- **Assignment**
In full and unchanged, set down the entries that follow, with no images.

Dataset records START

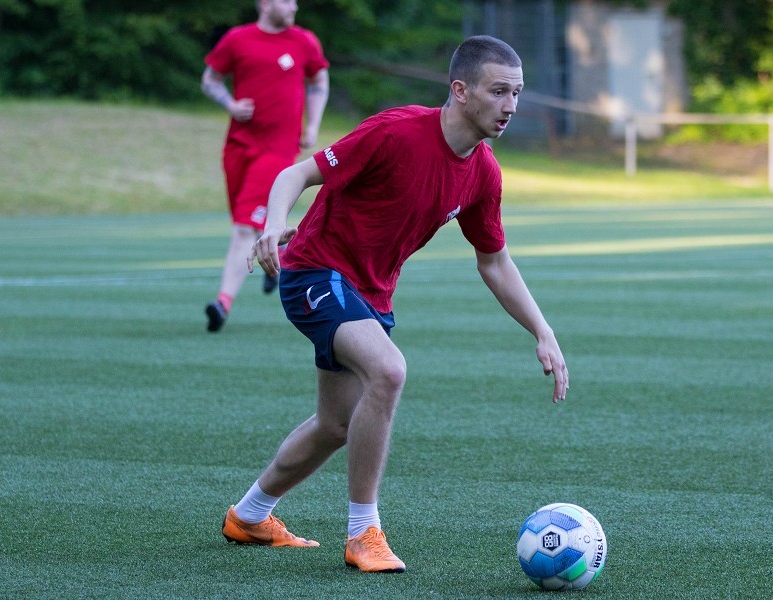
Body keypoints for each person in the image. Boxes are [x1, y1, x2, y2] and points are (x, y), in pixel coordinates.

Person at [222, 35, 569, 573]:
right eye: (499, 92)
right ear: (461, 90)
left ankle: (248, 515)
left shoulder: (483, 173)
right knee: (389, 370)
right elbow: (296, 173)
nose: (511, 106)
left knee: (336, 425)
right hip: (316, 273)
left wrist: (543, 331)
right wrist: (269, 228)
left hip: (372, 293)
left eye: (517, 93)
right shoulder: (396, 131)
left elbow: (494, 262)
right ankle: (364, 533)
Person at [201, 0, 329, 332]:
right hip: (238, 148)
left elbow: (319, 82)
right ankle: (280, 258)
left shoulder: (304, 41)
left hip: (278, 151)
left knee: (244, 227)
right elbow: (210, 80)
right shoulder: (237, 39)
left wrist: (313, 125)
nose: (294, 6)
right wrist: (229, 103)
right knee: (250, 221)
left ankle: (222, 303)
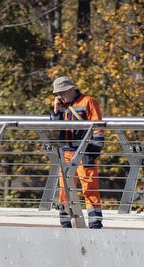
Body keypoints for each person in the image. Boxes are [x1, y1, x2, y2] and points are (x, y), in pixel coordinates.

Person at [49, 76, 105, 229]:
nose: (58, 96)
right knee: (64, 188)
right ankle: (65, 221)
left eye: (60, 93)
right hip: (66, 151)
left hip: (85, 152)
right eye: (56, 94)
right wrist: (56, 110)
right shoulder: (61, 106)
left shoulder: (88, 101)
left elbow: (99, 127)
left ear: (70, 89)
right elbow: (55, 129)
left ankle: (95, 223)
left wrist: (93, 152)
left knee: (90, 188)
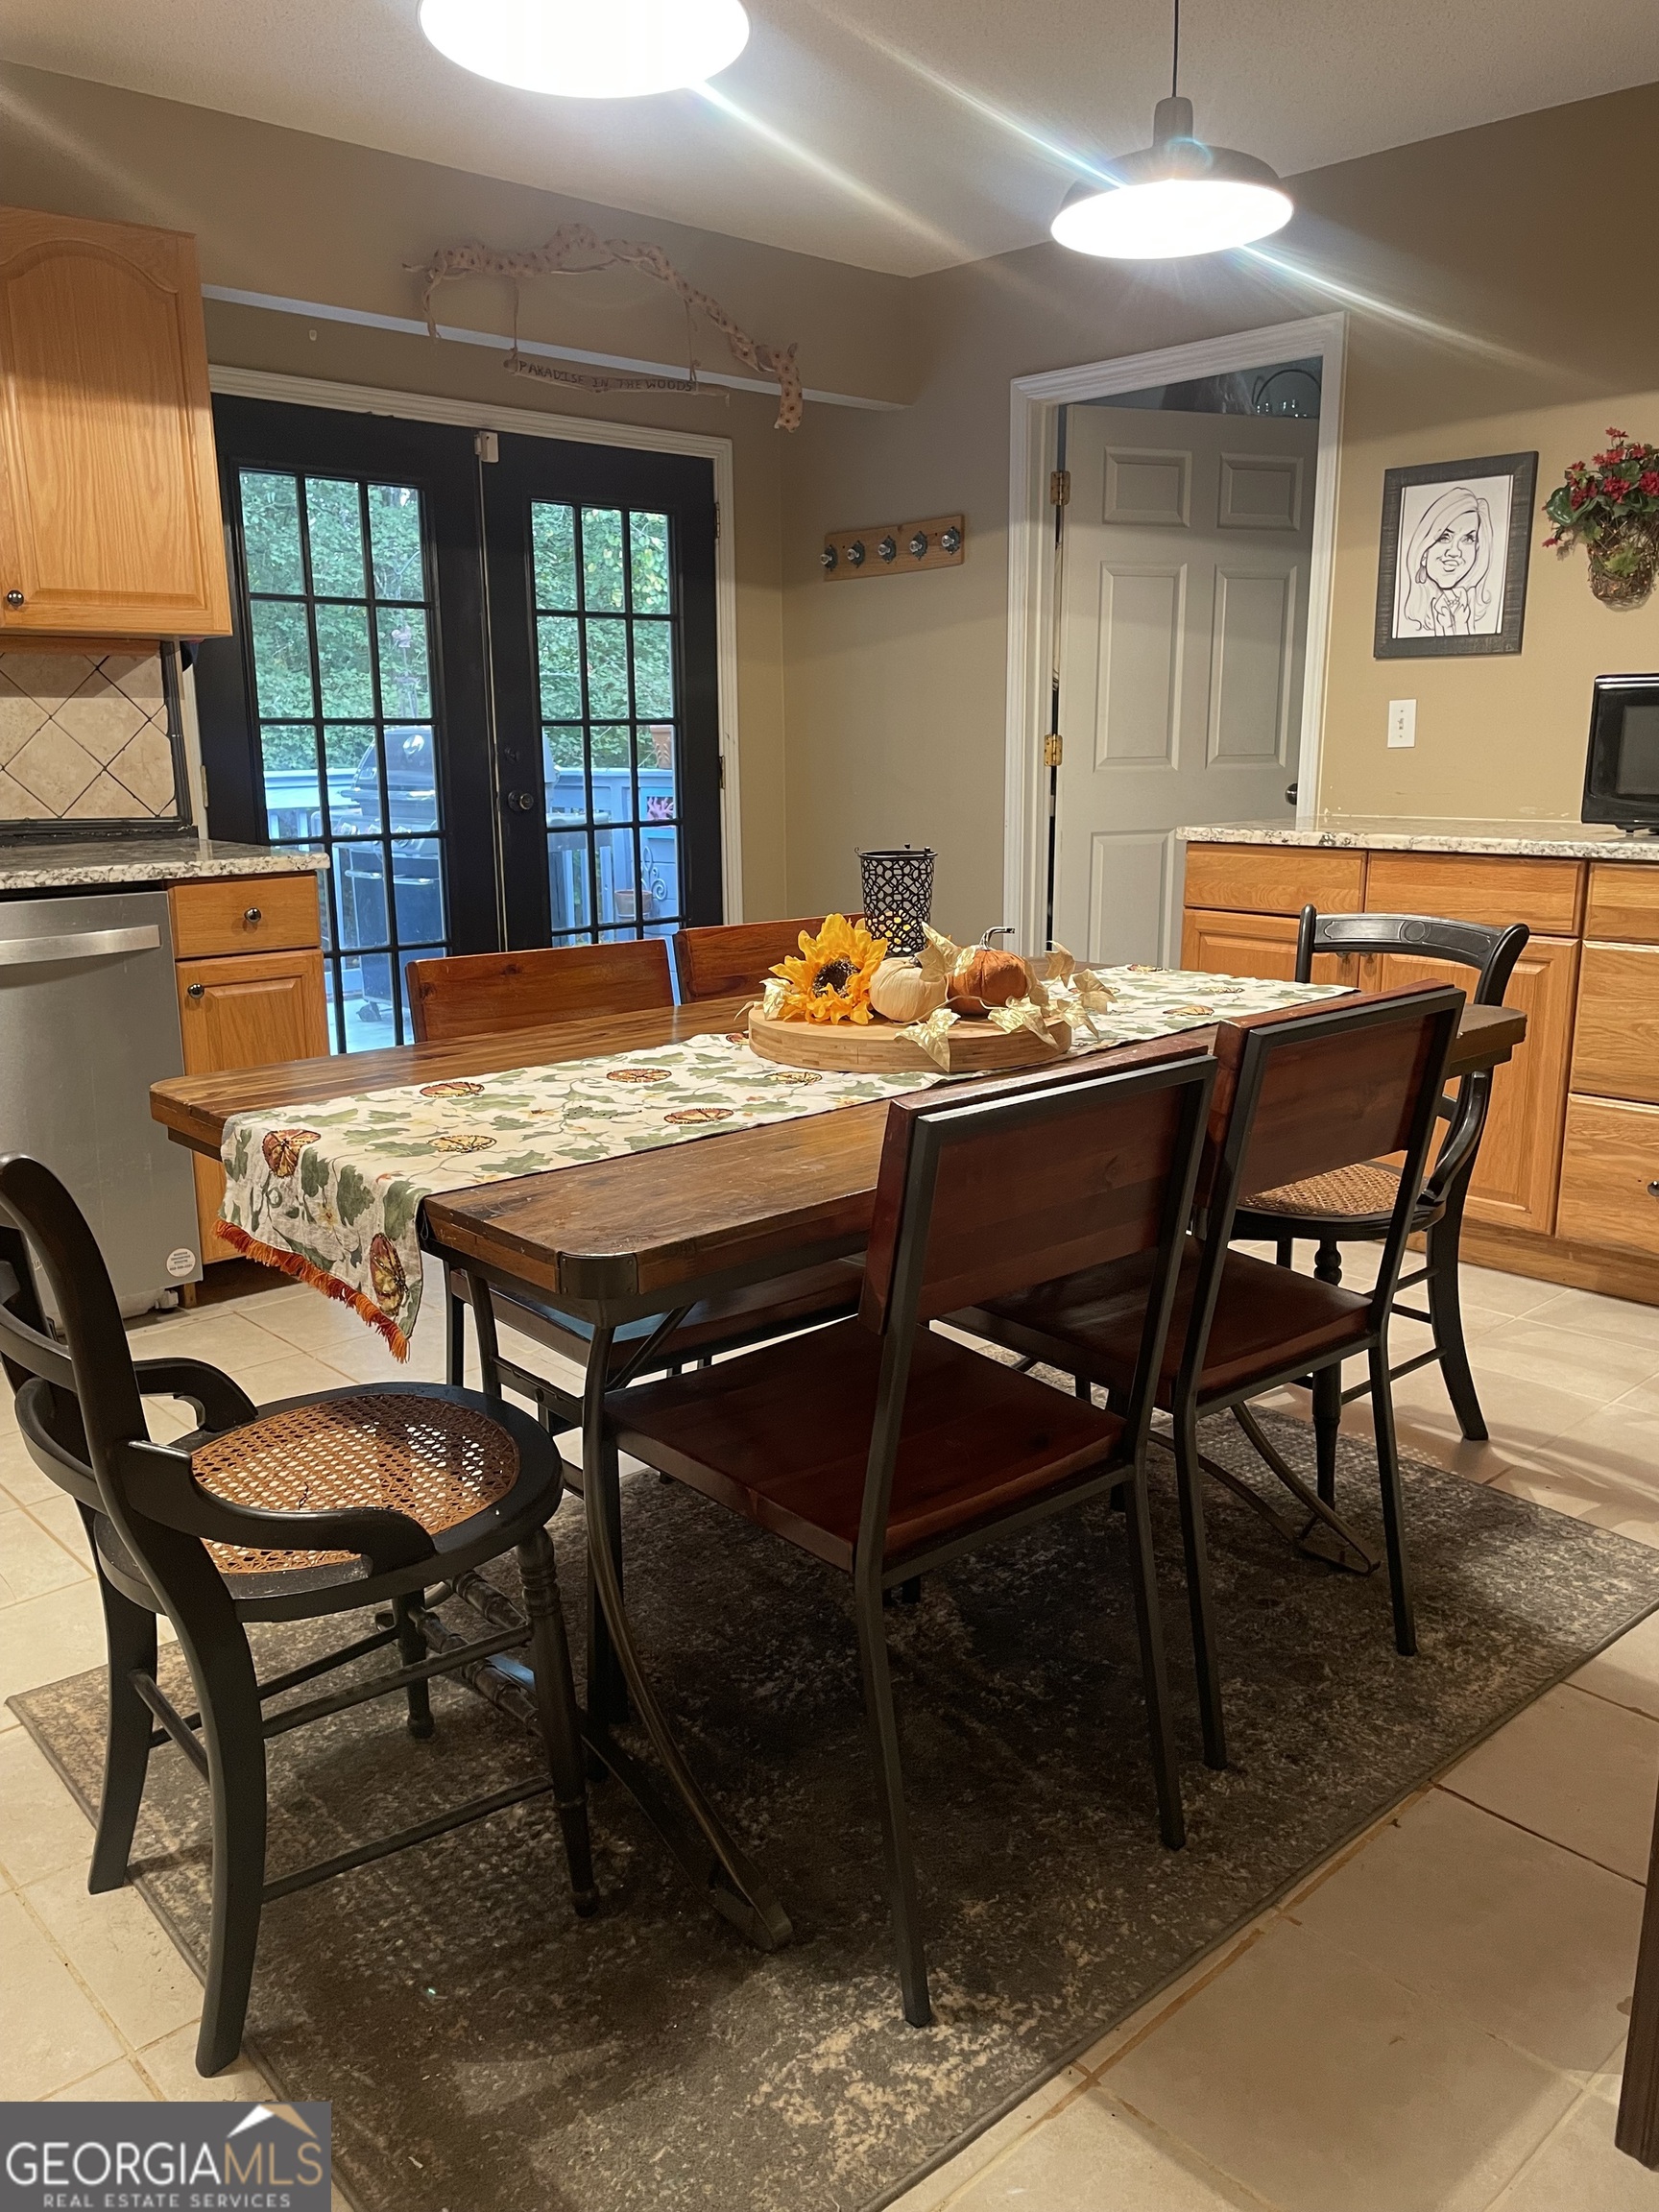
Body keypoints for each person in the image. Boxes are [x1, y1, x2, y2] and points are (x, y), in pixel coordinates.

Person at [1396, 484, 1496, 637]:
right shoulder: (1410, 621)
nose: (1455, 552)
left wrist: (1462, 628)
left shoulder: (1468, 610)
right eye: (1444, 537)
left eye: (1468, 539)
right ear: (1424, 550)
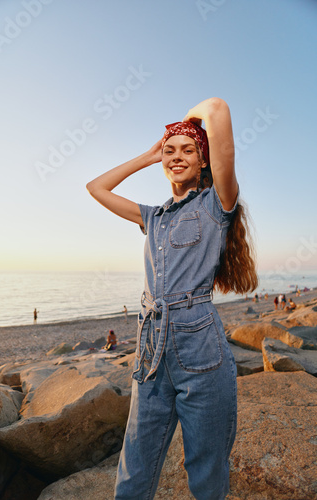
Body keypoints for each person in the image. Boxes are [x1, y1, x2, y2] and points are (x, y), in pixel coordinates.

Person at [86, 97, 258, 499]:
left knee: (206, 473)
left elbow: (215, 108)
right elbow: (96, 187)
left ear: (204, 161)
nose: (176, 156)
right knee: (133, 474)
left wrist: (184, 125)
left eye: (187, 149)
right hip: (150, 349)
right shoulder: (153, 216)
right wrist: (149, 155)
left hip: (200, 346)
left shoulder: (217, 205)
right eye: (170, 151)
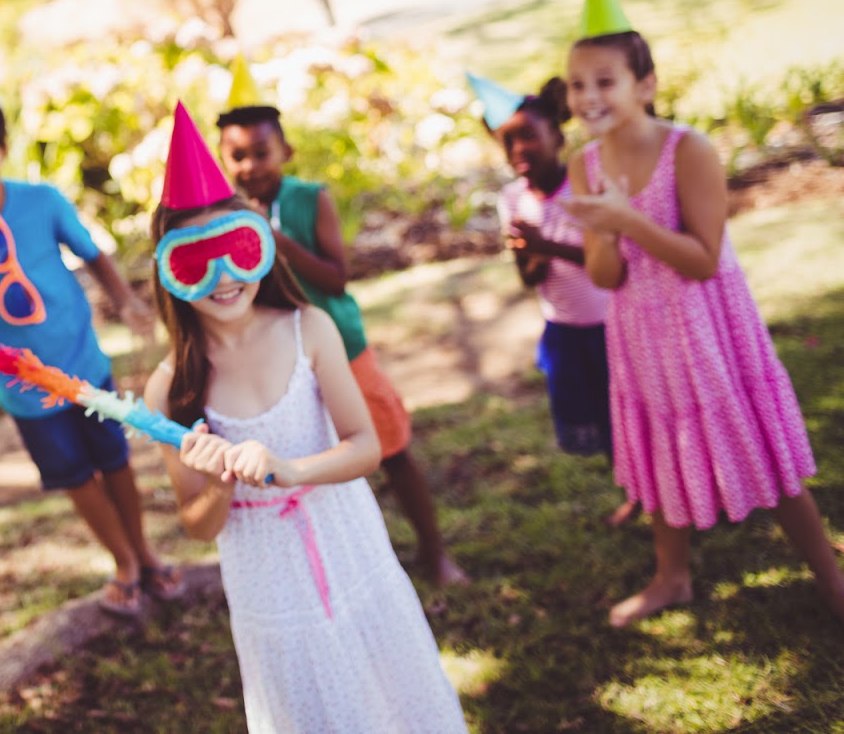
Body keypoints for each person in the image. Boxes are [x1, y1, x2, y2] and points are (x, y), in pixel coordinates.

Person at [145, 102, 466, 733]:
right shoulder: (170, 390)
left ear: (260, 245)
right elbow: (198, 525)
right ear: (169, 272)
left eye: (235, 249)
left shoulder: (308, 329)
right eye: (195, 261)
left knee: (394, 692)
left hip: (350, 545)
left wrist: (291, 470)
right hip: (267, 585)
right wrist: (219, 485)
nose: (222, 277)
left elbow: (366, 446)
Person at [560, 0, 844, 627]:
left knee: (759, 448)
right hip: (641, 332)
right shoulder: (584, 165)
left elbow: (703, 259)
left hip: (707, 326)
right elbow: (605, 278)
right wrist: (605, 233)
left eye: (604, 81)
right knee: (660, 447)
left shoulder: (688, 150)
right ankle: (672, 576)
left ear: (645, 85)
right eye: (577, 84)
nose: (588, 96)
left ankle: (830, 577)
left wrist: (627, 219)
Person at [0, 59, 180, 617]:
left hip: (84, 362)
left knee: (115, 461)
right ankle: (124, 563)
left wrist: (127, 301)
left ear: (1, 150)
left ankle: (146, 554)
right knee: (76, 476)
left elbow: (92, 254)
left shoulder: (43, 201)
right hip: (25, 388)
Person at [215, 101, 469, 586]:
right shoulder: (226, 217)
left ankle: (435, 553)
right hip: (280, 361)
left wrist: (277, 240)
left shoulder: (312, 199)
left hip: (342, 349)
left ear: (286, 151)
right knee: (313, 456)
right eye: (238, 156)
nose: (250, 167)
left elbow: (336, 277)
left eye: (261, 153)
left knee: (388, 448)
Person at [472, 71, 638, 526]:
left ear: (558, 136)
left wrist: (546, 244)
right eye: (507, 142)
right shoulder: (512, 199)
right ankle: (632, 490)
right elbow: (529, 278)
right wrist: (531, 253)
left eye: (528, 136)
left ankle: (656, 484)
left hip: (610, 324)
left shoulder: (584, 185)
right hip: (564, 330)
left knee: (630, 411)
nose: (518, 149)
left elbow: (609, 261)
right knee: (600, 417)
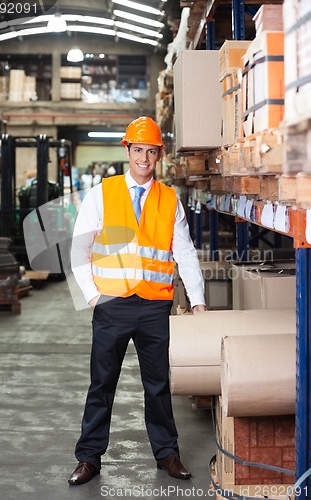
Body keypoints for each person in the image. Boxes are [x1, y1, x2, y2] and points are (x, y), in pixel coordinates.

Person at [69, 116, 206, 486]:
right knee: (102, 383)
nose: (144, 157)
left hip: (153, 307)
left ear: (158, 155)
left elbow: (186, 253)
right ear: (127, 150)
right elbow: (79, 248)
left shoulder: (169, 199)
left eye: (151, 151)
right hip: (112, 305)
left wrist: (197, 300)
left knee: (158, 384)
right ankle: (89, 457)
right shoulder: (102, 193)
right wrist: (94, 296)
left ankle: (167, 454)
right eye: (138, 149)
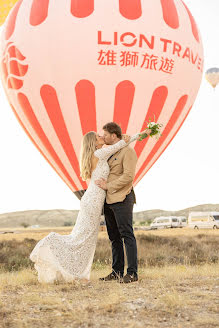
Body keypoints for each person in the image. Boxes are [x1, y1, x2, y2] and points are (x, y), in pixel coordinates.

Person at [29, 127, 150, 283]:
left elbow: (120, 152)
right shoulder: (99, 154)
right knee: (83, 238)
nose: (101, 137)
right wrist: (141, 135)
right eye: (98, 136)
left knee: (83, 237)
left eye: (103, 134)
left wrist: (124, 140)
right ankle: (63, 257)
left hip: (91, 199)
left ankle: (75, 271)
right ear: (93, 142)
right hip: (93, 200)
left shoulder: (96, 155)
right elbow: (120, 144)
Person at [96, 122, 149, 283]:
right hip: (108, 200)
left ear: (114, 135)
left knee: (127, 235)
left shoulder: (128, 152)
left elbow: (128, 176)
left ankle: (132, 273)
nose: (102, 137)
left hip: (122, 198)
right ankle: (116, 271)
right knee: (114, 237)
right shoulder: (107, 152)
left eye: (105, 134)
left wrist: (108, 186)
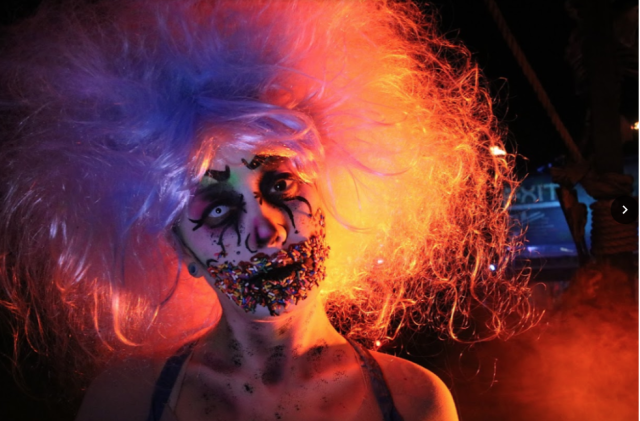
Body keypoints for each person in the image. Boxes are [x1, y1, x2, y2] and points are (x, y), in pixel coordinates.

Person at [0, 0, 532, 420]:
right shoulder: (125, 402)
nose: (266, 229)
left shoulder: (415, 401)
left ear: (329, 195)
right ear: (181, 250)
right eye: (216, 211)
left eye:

Dataset records END

- **Exercise output**
Body keypoints for each person in the image. Boxes are [x1, y1, x2, y2] and points are (x, y), in pixel coordinates.

Person at [222, 35, 569, 573]:
right eye: (499, 92)
right ear: (461, 90)
left ankle: (248, 515)
left shoulder: (483, 173)
right knee: (389, 370)
right elbow: (296, 173)
nose: (511, 106)
left knee: (336, 425)
right hip: (316, 273)
left wrist: (543, 331)
right wrist: (269, 228)
left hip: (372, 293)
left eye: (517, 93)
right shoulder: (396, 131)
left elbow: (494, 262)
right ankle: (364, 533)
Person at [201, 0, 329, 332]:
right hip: (238, 148)
left elbow: (319, 82)
right ankle: (280, 258)
left shoulder: (304, 41)
left hip: (278, 151)
left knee: (244, 227)
right elbow: (210, 80)
right shoulder: (237, 39)
left wrist: (313, 125)
nose: (294, 6)
right wrist: (229, 103)
right knee: (250, 221)
left ankle: (222, 303)
Body keypoints for each person in the image. Boxes are [x1, y1, x2, y2] and points are (x, y), in pixel coordinates.

Person at [49, 76, 105, 229]:
nose: (58, 96)
right knee: (64, 188)
right ankle: (65, 221)
left eye: (60, 93)
right hip: (66, 151)
left hip: (85, 152)
right eye: (56, 94)
right wrist: (56, 110)
right shoulder: (61, 106)
left shoulder: (88, 101)
left elbow: (99, 127)
left ear: (70, 89)
right elbow: (55, 129)
left ankle: (95, 223)
left wrist: (93, 152)
left knee: (90, 188)
Body keypoints for each person in the image. Boxes are [x1, y1, x2, y2] and points are (x, y), in pixel coordinates.

Person at [1396, 484, 1496, 637]:
right shoulder: (1410, 621)
nose: (1455, 552)
left wrist: (1462, 628)
left shoulder: (1468, 610)
right eye: (1444, 537)
left eye: (1468, 539)
right ear: (1424, 550)
Body keypoints for each person in the image. Boxes are [x1, y1, x2, y2] and points are (x, y), in pixel coordinates.

Person at [86, 97, 258, 499]:
left knee: (206, 473)
left elbow: (215, 108)
right elbow: (96, 187)
left ear: (204, 161)
nose: (176, 156)
right knee: (133, 474)
left wrist: (184, 125)
left eye: (187, 149)
right hip: (150, 349)
right shoulder: (153, 216)
right wrist: (149, 155)
left hip: (200, 346)
left shoulder: (217, 205)
right eye: (170, 151)
Body keypoints for each person in the image. Boxes are [x1, y1, x2, y2] and points are (x, y), in pixel coordinates.

Person at [145, 102, 466, 733]:
right shoulder: (170, 390)
left ear: (260, 245)
right elbow: (198, 525)
right ear: (169, 272)
left eye: (235, 249)
left shoulder: (308, 329)
right eye: (195, 261)
left knee: (394, 692)
left hip: (350, 545)
left wrist: (291, 470)
right hip: (267, 585)
right wrist: (219, 485)
nose: (222, 277)
left elbow: (366, 446)
Person at [560, 0, 844, 627]:
left knee: (759, 448)
right hip: (641, 332)
right shoulder: (584, 165)
left elbow: (703, 259)
left hip: (707, 326)
right elbow: (605, 278)
right wrist: (605, 233)
left eye: (604, 81)
right knee: (660, 447)
left shoulder: (688, 150)
right ankle: (672, 576)
left ear: (645, 85)
right eye: (577, 84)
nose: (588, 96)
left ankle: (830, 577)
left wrist: (627, 219)
Person at [0, 59, 180, 617]:
left hip: (84, 362)
left knee: (115, 461)
right ankle: (124, 563)
left wrist: (127, 301)
left ear: (1, 150)
left ankle: (146, 554)
right knee: (76, 476)
left elbow: (92, 254)
left shoulder: (43, 201)
right hip: (25, 388)
Person at [215, 101, 469, 586]:
right shoulder: (226, 217)
left ankle: (435, 553)
right hip: (280, 361)
left wrist: (277, 240)
left shoulder: (312, 199)
left hip: (342, 349)
left ear: (286, 151)
right knee: (313, 456)
right eye: (238, 156)
nose: (250, 167)
left elbow: (336, 277)
left eye: (261, 153)
left knee: (388, 448)
Person at [472, 71, 638, 526]:
left ear: (558, 136)
left wrist: (546, 244)
right eye: (507, 142)
right shoulder: (512, 199)
right ankle: (632, 490)
right elbow: (529, 278)
right wrist: (531, 253)
left eye: (528, 136)
left ankle: (656, 484)
left hip: (610, 324)
left shoulder: (584, 185)
right hip: (564, 330)
left knee: (630, 411)
nose: (518, 149)
left elbow: (609, 261)
right knee: (600, 417)
Body keypoints for each person in the image. Boxes are [x1, y1, x2, y2] and points are (x, y), in pixel coordinates.

Person at [69, 116, 206, 486]:
right knee: (102, 383)
nose: (144, 157)
left hip: (153, 307)
left ear: (158, 155)
left elbow: (186, 253)
right ear: (127, 150)
right elbow: (79, 248)
left shoulder: (169, 199)
left eye: (151, 151)
right hip: (112, 305)
left wrist: (197, 300)
left knee: (158, 384)
right ankle: (89, 457)
right shoulder: (102, 193)
right wrist: (94, 296)
left ankle: (167, 454)
right eye: (138, 149)
Body keypoints for each person in the image. Boxes are [x1, y1, x2, y2] and points are (x, y), in pixel coordinates.

Person at [29, 127, 150, 283]:
left elbow: (120, 152)
right shoulder: (99, 154)
right knee: (83, 238)
nose: (101, 137)
right wrist: (141, 135)
right eye: (98, 136)
left knee: (83, 237)
left eye: (103, 134)
left wrist: (124, 140)
right ankle: (63, 257)
left hip: (91, 199)
left ankle: (75, 271)
right ear: (93, 142)
right hip: (93, 200)
left shoulder: (96, 155)
right elbow: (120, 144)
Person at [96, 122, 149, 283]:
right hip: (108, 200)
left ear: (114, 135)
left knee: (127, 235)
left shoulder: (128, 152)
left elbow: (128, 176)
left ankle: (132, 273)
nose: (102, 137)
left hip: (122, 198)
right ankle: (116, 271)
right knee: (114, 237)
right shoulder: (107, 152)
left eye: (105, 134)
left wrist: (108, 186)
Body keypoints for each person in the image. Boxes are [x1, y1, x2, y2] and points are (x, y), in pixel coordinates.

Person at [0, 0, 532, 420]:
right shoulder: (125, 402)
nose: (266, 229)
left shoulder: (415, 401)
left ear: (329, 195)
right ear: (181, 250)
right eye: (216, 211)
left eye:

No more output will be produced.